Support overall session timeout and idle timeout
bmodotdev opened this issue · comments
Please describe what you would like to see in ContainerSSH
As a security measure, I would like the option to limit the overall session time and the time which a client may sit idle, i.e. no stdin/stdout/stderr. After these timeouts are reached, the user would need to log out/in or re-authenticate
Once the session timeout has been reached:
- Optionally, a configurable warning/banner should appear in the clients PTY. Should no warning/banner be configured, only the signal should be sent, i.e. it is the application's responsibility to properly warn the client
- A configurable signal should be sent to the container's PID 1
- ContainerSSH should wait a configurable amount of time to allow for a graceful shutdown or for the user to exit
- After the configurable grace period is up, a SIGKILL should be sent or the container simply shutdown and removed as usual
Once the idle timeout has been reached, i.e. no stdin/stdout/stderr:
- Optionally, a configurable warning/banner should appear in the clients PTY. Should no warning/banner be configured, only the signal should be sent, i.e. it is the application's responsibility to properly warn the client
- A configurable signal should be sent to the container's PID 1
- Should the user react, i.e. we see traversal of stdin/stdout/stderr, the idle timeout is reset
- Should the user not react, a configurable signal should be sent to the container's PID 1
- ContainerSSH should wait a configurable amount of time to allow for a graceful shutdown or for the user to exit
- After the configurable grace period is up, a SIGKILL should be sent or the container simply shutdown and removed as usual
Here is an example config I imagine:
ssh:
timeouts:
idle:
timeout: 1h
signal: SIGUSR1
grace: 30s
banner: |
********************************************************
* Idle Timeout Reached; React in 30s to avoid shutdown *
********************************************************
session:
timeout: 12h
signal: SIGTERM
grace: 1m
banner: |
*******************************************
* Session Timeout Reached; Shutdown in 1m *
*******************************************
Please describe your use case
I maintain a legacy SSH bastion service, primarily for Business-to-Business and Business-to-Consumer connections. Since these connections are to servers owned by other entities, there is a heightened legal risk, compared to using this to access our own infrastructure. Our legacy service provides support agents with secure access to client servers, without divulging credentials to the support agent, among other features like auditing. ContainerSSH makes this extremely easy; I simply craft a container with our captive-shell as the entrypoint and inject secrets via the authconfig service. So I am replacing aspects of the legacy service with ContainerSSH.

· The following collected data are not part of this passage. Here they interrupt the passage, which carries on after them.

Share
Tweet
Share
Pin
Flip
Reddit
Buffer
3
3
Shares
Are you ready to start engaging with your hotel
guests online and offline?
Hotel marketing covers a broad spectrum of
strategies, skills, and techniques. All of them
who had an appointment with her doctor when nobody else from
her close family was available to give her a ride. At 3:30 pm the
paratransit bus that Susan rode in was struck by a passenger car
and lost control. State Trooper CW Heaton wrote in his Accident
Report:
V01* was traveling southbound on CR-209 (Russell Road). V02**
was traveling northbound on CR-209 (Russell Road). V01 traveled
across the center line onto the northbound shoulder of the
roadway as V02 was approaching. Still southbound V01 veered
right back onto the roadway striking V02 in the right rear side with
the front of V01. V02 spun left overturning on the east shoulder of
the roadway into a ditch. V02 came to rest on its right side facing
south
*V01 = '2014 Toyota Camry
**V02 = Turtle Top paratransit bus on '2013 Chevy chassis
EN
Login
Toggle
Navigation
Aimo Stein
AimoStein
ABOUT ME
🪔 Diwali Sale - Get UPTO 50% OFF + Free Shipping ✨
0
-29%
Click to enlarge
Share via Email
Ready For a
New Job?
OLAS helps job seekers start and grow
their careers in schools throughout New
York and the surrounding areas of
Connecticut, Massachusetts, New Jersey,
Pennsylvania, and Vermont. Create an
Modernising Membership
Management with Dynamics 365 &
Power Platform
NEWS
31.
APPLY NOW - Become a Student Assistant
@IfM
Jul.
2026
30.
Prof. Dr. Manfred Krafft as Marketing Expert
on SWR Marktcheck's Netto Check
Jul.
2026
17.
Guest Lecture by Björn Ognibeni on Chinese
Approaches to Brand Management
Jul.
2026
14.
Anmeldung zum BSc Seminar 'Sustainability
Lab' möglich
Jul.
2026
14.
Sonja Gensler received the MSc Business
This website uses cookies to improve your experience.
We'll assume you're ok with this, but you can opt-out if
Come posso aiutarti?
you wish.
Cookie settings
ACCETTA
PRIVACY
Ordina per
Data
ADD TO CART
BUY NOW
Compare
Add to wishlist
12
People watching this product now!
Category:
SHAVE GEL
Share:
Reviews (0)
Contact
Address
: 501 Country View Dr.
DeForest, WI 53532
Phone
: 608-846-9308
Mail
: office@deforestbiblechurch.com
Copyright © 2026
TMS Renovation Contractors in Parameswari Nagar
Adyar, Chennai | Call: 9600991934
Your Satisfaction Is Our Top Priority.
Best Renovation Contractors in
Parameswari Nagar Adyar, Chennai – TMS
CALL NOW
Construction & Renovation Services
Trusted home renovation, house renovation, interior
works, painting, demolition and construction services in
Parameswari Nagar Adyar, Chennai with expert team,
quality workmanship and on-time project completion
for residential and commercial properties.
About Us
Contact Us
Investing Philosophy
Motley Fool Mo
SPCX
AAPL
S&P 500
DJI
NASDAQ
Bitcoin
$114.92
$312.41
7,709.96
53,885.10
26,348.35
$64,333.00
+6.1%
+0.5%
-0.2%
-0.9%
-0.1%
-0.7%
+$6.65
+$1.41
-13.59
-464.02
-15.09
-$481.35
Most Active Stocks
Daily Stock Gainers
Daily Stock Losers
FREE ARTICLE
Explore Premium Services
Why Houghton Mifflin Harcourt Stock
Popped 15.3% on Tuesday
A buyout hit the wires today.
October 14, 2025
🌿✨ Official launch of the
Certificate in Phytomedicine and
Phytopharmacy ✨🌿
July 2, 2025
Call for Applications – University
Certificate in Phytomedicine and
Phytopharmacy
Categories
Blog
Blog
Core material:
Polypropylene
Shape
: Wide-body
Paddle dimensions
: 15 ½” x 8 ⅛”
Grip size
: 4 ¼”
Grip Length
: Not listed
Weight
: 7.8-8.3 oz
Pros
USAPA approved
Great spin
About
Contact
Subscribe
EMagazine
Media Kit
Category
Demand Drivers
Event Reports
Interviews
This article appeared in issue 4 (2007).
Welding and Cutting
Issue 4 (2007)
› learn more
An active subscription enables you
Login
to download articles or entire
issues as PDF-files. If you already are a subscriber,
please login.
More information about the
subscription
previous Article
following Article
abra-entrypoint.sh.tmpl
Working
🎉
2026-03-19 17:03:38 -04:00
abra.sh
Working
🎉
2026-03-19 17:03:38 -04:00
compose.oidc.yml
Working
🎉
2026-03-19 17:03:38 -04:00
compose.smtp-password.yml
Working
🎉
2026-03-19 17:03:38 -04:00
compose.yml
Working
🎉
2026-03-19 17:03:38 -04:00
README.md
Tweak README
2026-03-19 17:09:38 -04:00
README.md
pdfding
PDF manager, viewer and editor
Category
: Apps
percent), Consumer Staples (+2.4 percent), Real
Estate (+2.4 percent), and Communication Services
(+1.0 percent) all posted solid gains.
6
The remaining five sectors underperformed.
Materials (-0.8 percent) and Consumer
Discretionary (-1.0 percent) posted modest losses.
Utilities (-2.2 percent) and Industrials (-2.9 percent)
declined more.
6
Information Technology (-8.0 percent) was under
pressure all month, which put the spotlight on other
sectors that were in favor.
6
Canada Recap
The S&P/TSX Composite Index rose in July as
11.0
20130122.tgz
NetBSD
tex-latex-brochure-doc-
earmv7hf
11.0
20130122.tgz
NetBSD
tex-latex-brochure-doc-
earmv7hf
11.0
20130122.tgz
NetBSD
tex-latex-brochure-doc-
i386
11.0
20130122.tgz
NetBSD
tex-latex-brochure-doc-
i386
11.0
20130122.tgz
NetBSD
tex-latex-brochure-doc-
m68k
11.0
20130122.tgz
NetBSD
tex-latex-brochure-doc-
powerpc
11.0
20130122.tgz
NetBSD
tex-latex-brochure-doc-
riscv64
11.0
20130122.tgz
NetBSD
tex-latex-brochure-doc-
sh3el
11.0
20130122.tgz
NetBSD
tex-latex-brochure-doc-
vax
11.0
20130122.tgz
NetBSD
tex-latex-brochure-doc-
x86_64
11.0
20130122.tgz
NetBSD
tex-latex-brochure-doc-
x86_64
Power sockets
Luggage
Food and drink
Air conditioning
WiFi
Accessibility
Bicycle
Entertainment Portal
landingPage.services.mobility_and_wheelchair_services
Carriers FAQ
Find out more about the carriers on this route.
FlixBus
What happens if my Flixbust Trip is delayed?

One of the security features of the legacy system are these session and idle timeouts. We view the connection to this bastion service as privileged, and in our view, allowing for session timeouts is similar to using short-lived secrets.
Our stakeholders would like to limit risk of support agent's logging into a client server and leaving an unattended terminal open. As well, should support agent's credentials be compromised, a session timeout forces re-authentication, which can help remove footholds. I believe the same could be said about off-boarding support agents. Ideally off-boarding or revoking of privileges is instant; however, in practice, this is not always the case with larger enterprises who have a sprawl of systems. Enforcing a session timeout can help us better close those gaps in automation or manual off-boarding processes.
As an example, our support agents work 8 hr/day on average, so our session timeout is configured at 12 hours. In a normal scenario, the support agent never encounter's it; however, if they leave their computer logged in overnight, or perhaps they simply never exit their shells and only open new tabs/windows 😅. The timeouts are good security hygiene/housekeeping.
Also, wanted to say thank you for the awesome project!